Deze functie is alleen te gebruiken als je bent ingelogd.
Ingevolge art. 1054 lid 4 Rv houdt het scheidsgerecht in alle gevallen rekening met de toepasselijke handelsgebruiken.1 Arbiters zullen, als zij uit de desbetreffende tak van handel afkomstig zijn, de handelsgebruiken waarschijnlijk als geen ander kennen.
Verdedigd wordt wel dat de wet met art. 1054 lid 4 Rv "ultra vires" gaat aangezien het toepasselijk materieel recht bepaalt of, en zo ja, welke handelsgebruiken van toepassing zijn.2 Ofschoon de wet uitdrukkelijk bepaalt dat de handelsgebruiken toepasselijk moeten zijn en dat aldus niet met alle handelsgebruiken ongeacht hun origine rekening moet worden gehouden, zal mijns inziens niet (alleen) het toepasselijk materieel recht bepalen met welke handelsgebruiken het scheidsgerecht rekening zal houden. Zulks blijkt alleen al uit de zinsnede in art. 1054 lid 4 Rv dat het scheidsgerecht in alle gevallen rekening moet houden met de handelsgebruiken. Hiermee duidt de wet erop dat het scheidsgerecht ongeacht de beslissingsmaatstaf met de handelsgebruiken rekening zal houden.3
Ofschoon de wet het scheidsgerecht opdraagt dat het in alle gevallen met de handelsgebruiken rekening houdt, heeft zij het scheidsgerecht op dit punt toch vrij willen laten. Indien blijkt dat het in een bepaald geval geen rekening heeft gehouden met de handelsgebruiken, zal het arbitraal vonnis niet wegens schending van de opdracht (op de voet van art. 1065 lid 1 (c) Rv) kunnen worden vernietigd.4 Verdedigd kan worden dat vernietiging op die grond wel mogelijk is als partijen het scheidsgerecht zelf nog eens uitdrukkelijk hebben opgedragen handelsgebruiken toe te passen.5 Uit het arbitraal vonnis moet dan wel blijken dat het scheidsgerecht de gebruiken niet heeft toegepast, want ook op dit punt is inhoudelijke toetsing van het arbitraal vonnis niet toegestaan (zie 11.6.2).

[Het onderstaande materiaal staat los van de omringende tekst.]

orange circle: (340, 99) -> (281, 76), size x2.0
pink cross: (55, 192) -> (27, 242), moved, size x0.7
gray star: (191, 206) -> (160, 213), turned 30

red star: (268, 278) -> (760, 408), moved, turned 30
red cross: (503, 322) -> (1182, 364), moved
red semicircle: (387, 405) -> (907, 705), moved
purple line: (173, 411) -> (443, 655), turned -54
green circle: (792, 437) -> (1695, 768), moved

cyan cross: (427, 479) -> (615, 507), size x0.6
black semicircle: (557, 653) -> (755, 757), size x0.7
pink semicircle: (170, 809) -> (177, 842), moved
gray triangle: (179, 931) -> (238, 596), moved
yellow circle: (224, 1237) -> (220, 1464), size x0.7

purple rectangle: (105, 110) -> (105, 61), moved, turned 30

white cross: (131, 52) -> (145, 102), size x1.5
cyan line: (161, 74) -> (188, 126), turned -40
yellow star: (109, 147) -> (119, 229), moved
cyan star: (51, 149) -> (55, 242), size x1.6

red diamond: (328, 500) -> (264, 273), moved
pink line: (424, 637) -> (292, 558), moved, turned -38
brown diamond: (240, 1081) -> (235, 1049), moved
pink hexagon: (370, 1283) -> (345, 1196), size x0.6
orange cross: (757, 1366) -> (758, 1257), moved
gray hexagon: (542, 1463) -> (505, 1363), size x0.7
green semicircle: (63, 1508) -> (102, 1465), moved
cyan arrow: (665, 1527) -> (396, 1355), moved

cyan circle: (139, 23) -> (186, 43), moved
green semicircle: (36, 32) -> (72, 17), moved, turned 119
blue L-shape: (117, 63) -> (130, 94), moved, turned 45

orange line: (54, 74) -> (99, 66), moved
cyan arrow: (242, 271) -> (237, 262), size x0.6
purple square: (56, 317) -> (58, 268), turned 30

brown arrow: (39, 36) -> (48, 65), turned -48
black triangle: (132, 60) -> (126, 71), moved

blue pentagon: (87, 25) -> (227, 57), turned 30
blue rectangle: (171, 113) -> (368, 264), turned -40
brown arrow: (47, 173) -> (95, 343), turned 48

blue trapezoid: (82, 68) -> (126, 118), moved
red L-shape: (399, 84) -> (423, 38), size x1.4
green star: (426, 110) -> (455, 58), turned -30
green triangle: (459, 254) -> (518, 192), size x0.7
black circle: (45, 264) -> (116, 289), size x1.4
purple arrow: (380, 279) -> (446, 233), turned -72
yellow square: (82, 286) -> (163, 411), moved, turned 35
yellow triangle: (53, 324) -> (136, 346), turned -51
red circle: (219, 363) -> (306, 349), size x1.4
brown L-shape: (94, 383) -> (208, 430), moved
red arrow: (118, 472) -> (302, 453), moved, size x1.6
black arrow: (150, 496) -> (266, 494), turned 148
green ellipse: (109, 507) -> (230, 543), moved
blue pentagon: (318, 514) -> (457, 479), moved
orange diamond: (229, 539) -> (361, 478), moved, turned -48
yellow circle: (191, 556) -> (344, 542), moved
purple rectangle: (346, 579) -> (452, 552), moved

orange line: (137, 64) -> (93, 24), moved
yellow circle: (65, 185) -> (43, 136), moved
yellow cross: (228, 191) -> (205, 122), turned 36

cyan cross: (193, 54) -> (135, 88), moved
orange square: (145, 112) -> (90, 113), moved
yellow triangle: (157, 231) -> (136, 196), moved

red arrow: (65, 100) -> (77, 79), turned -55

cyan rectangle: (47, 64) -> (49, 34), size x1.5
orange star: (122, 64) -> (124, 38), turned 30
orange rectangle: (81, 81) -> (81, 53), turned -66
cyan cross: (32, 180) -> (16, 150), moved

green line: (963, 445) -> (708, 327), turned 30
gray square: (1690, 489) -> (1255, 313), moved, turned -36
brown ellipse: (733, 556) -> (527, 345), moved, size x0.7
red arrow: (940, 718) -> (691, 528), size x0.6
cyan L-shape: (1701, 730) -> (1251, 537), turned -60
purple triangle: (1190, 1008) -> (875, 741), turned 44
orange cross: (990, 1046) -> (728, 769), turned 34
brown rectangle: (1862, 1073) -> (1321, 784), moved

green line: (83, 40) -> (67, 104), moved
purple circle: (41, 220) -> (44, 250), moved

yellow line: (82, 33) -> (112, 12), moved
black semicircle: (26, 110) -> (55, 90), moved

Wij moeten wederom bedenken dat het scheidsgerecht bij de beoordeling van de vraag of het op grond van een geldige arbitrageovereenkomst bevoegd is, met de handelsgebruiken (slechts) rekening moet houden voorzover de gewone rechter dat zal doen bij de beoordeling van die vraag. De gewone rechter heeft daarover immers het laatste woord (art. 1022 lid 1 Rv, art. 1063 lid 1 Rv en art. 1065 lid 1 (a) en (e) Rv) (zie 11.2.1).